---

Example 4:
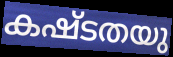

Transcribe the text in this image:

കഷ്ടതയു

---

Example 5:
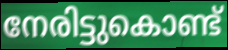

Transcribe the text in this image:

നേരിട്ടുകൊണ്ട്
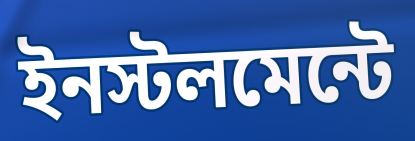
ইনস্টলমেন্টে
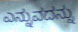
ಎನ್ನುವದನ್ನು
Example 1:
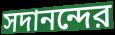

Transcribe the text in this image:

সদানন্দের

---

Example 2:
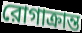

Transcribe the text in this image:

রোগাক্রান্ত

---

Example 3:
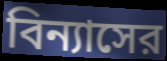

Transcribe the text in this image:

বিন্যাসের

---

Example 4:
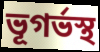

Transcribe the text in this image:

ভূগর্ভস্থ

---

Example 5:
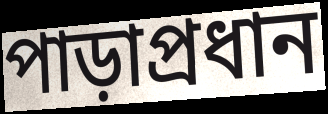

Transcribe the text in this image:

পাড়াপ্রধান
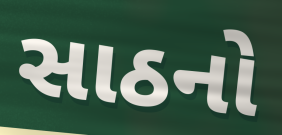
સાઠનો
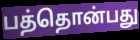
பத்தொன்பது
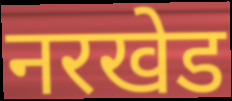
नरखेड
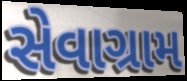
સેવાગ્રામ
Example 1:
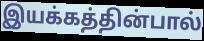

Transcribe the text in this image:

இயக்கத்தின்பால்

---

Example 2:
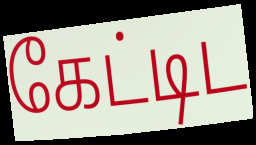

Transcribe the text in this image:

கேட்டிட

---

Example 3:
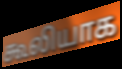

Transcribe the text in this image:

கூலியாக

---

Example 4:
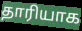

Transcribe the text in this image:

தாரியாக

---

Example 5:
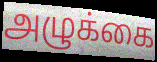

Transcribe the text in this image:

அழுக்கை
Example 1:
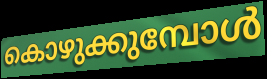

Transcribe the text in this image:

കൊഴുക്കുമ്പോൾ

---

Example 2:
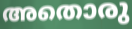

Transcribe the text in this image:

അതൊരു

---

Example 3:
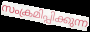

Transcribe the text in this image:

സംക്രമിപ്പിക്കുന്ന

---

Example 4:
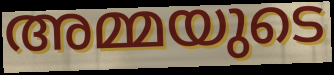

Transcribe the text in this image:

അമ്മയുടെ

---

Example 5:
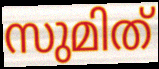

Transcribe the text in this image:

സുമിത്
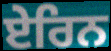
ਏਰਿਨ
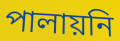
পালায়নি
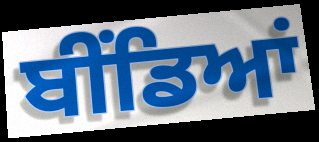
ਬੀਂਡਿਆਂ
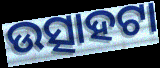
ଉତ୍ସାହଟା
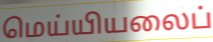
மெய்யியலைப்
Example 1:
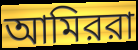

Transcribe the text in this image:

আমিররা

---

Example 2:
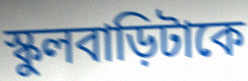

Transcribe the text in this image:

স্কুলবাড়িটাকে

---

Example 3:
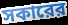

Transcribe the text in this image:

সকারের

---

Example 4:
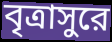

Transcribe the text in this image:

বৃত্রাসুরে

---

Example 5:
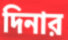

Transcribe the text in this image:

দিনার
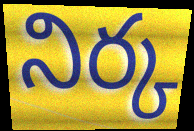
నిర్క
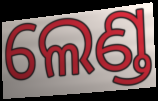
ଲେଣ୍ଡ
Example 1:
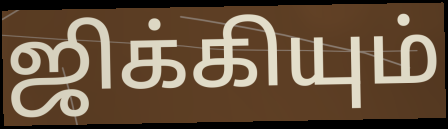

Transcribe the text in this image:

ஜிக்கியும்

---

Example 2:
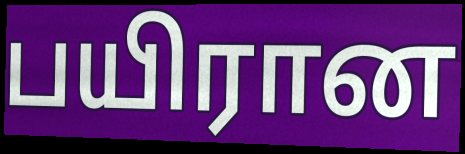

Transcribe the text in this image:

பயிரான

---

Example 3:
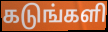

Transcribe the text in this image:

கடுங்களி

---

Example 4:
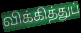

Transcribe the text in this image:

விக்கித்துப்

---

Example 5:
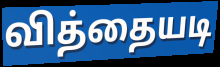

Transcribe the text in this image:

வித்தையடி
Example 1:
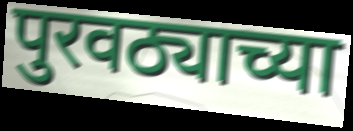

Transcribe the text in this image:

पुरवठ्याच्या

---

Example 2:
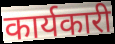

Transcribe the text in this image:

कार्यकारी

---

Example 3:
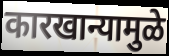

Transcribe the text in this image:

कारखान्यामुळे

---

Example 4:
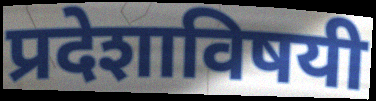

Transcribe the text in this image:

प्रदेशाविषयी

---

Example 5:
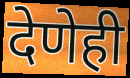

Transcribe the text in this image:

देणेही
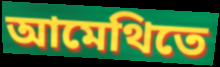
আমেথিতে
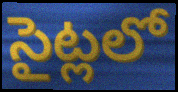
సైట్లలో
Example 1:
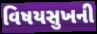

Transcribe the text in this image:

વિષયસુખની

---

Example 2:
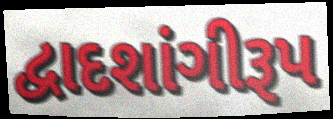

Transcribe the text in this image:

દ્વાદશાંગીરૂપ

What to produce: What you return should match the entries word for word, pictures aside.

Solution:
---

Example 4:

Transcribe the text in this image:

കഷ്ടതയു

---

Example 5:

Transcribe the text in this image:

നേരിട്ടുകൊണ്ട്
ইনস্টলমেন্টে
ಎನ್ನುವದನ್ನು
Example 1:

Transcribe the text in this image:

সদানন্দের

---

Example 2:

Transcribe the text in this image:

রোগাক্রান্ত

---

Example 3:

Transcribe the text in this image:

বিন্যাসের

---

Example 4:

Transcribe the text in this image:

ভূগর্ভস্থ

---

Example 5:

Transcribe the text in this image:

পাড়াপ্রধান
સાઠનો
பத்தொன்பது
नरखेड
સેવાગ્રામ
Example 1:

Transcribe the text in this image:

இயக்கத்தின்பால்

---

Example 2:

Transcribe the text in this image:

கேட்டிட

---

Example 3:

Transcribe the text in this image:

கூலியாக

---

Example 4:

Transcribe the text in this image:

தாரியாக

---

Example 5:

Transcribe the text in this image:

அழுக்கை
Example 1:

Transcribe the text in this image:

കൊഴുക്കുമ്പോൾ

---

Example 2:

Transcribe the text in this image:

അതൊരു

---

Example 3:

Transcribe the text in this image:

സംക്രമിപ്പിക്കുന്ന

---

Example 4:

Transcribe the text in this image:

അമ്മയുടെ

---

Example 5:

Transcribe the text in this image:

സുമിത്
ਏਰਿਨ
পালায়নি
ਬੀਂਡਿਆਂ
ଉତ୍ସାହଟା
மெய்யியலைப்
Example 1:

Transcribe the text in this image:

আমিররা

---

Example 2:

Transcribe the text in this image:

স্কুলবাড়িটাকে

---

Example 3:

Transcribe the text in this image:

সকারের

---

Example 4:

Transcribe the text in this image:

বৃত্রাসুরে

---

Example 5:

Transcribe the text in this image:

দিনার
నిర్క
ଲେଣ୍ଡ
Example 1:

Transcribe the text in this image:

ஜிக்கியும்

---

Example 2:

Transcribe the text in this image:

பயிரான

---

Example 3:

Transcribe the text in this image:

கடுங்களி

---

Example 4:

Transcribe the text in this image:

விக்கித்துப்

---

Example 5:

Transcribe the text in this image:

வித்தையடி
Example 1:

Transcribe the text in this image:

पुरवठ्याच्या

---

Example 2:

Transcribe the text in this image:

कार्यकारी

---

Example 3:

Transcribe the text in this image:

कारखान्यामुळे

---

Example 4:

Transcribe the text in this image:

प्रदेशाविषयी

---

Example 5:

Transcribe the text in this image:

देणेही
আমেথিতে
సైట్లలో
Example 1:

Transcribe the text in this image:

વિષયસુખની

---

Example 2:

Transcribe the text in this image:

દ્વાદશાંગીરૂપ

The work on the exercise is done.